+++ DOCUMENT EXCERPT

I got rid of my dewalt biscuit joiner and never missed it. In fact if you have two nice straight edges imho they are more of a hinderence than benefit.Funny when they first came out everyone wanted one, now nobody mentions them anymore.I havent seen anything about them recently have you more trouble than they are worth imho. Alistair


----------



## LeeBarker

Alistair, you're closing your eyes to the tasks that biscuit joiners do very well. It's neither the fault of the tool nor the technology that brings on (potential) issues as mentioned here. It is errors in application.

If we all would truly explore the full use of any woodworking power tool on the market, we would find that each one has a sweet spot, some of which are wider than others.

That said, you are certainly entitled to tossing yours over the fence. But let's not denigrate the tool without really knowing what it can do.

++++++

SET PROBLEM A
In the biscuit joiner thread, what does LeeBarker say brings on the potential issues?
The biscuit joiner thread and the records have no connection to each other.

+++ EXERCISE INPUTS

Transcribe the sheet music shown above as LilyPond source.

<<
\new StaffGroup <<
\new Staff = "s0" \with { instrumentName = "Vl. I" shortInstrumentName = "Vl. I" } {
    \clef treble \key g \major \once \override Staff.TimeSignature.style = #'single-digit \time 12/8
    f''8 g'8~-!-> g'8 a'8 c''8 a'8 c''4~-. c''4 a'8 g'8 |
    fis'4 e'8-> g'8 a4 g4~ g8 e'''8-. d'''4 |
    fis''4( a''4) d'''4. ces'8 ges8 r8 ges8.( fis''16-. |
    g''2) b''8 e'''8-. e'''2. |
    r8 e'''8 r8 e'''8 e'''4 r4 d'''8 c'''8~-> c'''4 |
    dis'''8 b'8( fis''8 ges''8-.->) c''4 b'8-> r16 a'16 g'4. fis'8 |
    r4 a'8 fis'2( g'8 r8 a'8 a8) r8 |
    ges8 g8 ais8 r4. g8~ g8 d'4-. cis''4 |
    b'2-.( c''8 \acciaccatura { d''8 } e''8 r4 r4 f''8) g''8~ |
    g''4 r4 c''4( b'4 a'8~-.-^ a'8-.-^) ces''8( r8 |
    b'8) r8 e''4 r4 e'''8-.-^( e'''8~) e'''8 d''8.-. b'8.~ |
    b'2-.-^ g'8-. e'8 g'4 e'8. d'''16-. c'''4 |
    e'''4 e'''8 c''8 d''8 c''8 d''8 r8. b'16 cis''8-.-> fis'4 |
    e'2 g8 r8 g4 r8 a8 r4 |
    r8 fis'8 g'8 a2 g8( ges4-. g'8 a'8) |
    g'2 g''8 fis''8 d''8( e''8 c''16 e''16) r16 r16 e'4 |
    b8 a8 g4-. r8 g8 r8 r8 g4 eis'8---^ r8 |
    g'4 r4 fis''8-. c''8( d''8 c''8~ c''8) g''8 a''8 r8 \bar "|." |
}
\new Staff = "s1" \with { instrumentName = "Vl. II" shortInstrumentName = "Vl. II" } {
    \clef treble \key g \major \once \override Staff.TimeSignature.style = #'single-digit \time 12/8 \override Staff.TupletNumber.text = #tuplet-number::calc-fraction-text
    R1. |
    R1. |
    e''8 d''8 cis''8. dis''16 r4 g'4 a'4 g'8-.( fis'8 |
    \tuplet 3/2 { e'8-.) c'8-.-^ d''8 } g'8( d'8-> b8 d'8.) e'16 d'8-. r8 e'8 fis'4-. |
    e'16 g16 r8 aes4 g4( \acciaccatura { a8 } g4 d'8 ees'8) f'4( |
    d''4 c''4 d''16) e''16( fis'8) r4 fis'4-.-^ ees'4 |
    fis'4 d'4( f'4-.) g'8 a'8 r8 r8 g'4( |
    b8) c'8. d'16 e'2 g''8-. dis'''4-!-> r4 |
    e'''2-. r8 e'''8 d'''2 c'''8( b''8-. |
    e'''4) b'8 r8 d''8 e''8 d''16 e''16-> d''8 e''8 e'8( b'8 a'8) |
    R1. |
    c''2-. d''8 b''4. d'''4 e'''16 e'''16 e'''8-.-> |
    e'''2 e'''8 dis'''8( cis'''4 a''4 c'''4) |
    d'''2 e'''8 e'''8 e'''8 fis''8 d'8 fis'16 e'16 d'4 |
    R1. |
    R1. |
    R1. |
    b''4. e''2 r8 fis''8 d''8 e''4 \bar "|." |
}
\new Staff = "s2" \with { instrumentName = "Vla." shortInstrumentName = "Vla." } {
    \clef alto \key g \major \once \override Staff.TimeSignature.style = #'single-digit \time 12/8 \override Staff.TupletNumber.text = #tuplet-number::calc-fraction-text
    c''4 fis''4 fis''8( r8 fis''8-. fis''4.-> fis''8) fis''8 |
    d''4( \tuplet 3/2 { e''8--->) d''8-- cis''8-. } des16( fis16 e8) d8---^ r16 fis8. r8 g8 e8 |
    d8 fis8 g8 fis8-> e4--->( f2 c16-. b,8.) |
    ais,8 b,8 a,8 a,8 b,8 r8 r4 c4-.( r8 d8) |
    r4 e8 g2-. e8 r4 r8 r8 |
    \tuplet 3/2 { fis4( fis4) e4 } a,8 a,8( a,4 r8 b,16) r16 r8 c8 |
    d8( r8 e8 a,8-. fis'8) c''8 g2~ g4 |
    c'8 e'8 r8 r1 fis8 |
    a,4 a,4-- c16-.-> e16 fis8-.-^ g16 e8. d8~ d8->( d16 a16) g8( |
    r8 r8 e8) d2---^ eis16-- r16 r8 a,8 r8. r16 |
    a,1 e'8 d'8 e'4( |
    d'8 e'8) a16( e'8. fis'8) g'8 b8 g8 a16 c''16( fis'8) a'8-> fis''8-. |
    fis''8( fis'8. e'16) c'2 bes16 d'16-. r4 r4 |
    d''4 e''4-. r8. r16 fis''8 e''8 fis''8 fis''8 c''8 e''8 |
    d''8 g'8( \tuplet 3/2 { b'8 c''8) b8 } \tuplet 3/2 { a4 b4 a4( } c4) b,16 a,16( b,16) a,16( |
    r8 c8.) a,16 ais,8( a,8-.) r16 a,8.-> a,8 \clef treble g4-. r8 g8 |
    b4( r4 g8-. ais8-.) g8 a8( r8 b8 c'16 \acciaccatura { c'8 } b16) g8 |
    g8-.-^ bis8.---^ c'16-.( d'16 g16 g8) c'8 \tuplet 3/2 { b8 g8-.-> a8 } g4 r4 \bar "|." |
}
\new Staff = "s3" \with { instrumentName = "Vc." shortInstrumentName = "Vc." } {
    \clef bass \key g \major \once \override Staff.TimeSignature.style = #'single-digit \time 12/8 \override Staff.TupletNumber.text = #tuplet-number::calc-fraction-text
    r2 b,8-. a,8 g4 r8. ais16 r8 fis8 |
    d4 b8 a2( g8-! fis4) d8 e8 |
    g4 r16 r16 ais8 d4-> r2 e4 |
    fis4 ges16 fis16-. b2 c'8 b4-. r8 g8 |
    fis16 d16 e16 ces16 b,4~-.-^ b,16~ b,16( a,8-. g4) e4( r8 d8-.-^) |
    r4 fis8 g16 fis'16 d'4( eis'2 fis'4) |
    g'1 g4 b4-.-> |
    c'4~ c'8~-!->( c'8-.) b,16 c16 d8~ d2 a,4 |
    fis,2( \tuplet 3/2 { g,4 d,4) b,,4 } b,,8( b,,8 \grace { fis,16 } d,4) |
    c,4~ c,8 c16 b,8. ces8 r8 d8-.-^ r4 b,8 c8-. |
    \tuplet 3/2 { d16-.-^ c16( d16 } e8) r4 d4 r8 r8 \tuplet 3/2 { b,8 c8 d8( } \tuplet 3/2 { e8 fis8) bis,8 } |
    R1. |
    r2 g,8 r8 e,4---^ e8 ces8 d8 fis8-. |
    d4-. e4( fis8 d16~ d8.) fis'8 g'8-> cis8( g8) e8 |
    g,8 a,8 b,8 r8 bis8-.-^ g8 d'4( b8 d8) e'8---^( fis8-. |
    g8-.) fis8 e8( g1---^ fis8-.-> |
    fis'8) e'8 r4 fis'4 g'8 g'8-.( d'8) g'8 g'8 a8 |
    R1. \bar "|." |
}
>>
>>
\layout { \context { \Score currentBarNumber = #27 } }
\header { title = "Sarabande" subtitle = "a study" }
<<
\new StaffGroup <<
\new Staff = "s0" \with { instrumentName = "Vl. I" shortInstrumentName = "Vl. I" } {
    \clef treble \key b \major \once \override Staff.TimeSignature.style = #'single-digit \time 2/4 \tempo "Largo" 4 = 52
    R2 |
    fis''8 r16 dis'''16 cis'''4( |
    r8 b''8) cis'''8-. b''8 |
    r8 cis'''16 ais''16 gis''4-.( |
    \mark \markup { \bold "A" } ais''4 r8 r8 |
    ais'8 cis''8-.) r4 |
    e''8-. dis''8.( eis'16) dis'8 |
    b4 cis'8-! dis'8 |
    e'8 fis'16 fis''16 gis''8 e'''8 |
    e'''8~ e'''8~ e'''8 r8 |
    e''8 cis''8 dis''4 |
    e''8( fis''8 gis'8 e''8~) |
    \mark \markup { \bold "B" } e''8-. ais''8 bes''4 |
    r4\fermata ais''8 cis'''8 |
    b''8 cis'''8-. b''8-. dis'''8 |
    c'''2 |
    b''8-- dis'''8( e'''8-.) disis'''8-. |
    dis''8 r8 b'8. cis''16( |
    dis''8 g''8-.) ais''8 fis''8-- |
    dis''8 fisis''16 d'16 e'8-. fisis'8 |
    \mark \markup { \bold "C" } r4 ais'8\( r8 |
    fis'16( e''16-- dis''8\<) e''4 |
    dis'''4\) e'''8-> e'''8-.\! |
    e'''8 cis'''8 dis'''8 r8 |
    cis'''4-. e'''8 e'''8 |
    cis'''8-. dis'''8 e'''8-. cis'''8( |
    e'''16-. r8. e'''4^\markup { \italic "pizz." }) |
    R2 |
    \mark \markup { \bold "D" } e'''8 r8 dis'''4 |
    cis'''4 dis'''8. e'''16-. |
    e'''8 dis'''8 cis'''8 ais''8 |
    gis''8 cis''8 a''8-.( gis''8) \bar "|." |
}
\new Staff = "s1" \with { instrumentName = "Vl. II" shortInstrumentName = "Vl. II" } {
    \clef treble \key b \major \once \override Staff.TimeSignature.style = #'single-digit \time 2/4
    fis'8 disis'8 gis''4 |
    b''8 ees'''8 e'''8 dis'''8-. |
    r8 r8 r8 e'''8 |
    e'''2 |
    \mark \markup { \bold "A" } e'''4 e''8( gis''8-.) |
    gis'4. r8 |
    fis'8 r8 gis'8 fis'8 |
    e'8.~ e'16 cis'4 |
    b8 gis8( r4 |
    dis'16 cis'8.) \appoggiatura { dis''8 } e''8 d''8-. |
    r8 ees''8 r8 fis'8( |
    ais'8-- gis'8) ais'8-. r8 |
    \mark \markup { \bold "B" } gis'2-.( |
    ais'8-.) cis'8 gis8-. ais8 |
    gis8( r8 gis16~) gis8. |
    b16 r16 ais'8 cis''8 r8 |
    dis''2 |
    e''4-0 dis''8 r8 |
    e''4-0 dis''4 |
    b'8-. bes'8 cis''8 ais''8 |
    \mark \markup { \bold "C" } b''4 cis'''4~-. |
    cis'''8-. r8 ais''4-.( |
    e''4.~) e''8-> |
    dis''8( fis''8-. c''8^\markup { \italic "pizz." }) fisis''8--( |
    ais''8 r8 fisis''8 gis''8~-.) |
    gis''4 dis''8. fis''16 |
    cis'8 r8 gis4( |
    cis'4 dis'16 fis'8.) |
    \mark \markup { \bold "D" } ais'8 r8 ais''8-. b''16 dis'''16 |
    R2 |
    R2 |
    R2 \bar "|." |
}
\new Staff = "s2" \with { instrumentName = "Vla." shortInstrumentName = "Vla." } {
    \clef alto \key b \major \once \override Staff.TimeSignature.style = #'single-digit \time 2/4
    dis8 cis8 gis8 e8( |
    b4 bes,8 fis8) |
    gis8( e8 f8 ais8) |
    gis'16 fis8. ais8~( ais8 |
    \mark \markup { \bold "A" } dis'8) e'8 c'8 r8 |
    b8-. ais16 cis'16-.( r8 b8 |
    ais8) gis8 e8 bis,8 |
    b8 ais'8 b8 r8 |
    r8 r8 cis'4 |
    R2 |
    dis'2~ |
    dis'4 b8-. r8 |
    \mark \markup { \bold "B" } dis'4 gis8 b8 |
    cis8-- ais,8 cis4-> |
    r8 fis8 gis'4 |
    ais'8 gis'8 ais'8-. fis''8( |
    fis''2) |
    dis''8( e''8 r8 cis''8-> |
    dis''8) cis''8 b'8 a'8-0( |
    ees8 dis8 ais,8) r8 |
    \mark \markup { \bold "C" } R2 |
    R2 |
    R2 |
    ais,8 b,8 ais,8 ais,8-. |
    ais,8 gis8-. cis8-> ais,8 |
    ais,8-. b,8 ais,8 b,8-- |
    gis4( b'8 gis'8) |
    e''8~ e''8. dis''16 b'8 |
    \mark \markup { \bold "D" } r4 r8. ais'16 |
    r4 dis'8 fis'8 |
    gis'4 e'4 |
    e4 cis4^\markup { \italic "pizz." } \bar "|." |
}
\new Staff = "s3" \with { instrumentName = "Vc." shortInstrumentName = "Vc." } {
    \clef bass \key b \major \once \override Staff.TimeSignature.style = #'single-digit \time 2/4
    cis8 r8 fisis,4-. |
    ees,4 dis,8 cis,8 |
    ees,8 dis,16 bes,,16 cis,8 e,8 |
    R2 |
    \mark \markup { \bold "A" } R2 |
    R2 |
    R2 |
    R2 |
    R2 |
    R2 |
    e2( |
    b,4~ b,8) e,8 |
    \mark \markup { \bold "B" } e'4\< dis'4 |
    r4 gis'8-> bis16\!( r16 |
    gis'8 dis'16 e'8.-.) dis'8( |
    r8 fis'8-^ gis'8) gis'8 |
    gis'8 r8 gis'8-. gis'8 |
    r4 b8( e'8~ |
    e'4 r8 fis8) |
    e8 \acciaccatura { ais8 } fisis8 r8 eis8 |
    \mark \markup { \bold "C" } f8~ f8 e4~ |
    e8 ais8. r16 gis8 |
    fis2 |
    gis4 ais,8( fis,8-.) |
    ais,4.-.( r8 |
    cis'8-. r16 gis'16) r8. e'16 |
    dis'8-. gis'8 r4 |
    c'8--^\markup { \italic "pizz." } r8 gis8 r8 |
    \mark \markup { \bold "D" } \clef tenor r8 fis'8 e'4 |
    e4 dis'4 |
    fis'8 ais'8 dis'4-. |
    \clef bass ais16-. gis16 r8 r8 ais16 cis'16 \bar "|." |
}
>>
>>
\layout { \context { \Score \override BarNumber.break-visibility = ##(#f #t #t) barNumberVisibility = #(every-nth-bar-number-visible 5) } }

++++++

SET PROBLEM B
How many lines of the records contain the string "pizz"? Reply with the number alone.

SOLUTION A
Errors in application, not the fault of the tool or the technology.

SOLUTION B
4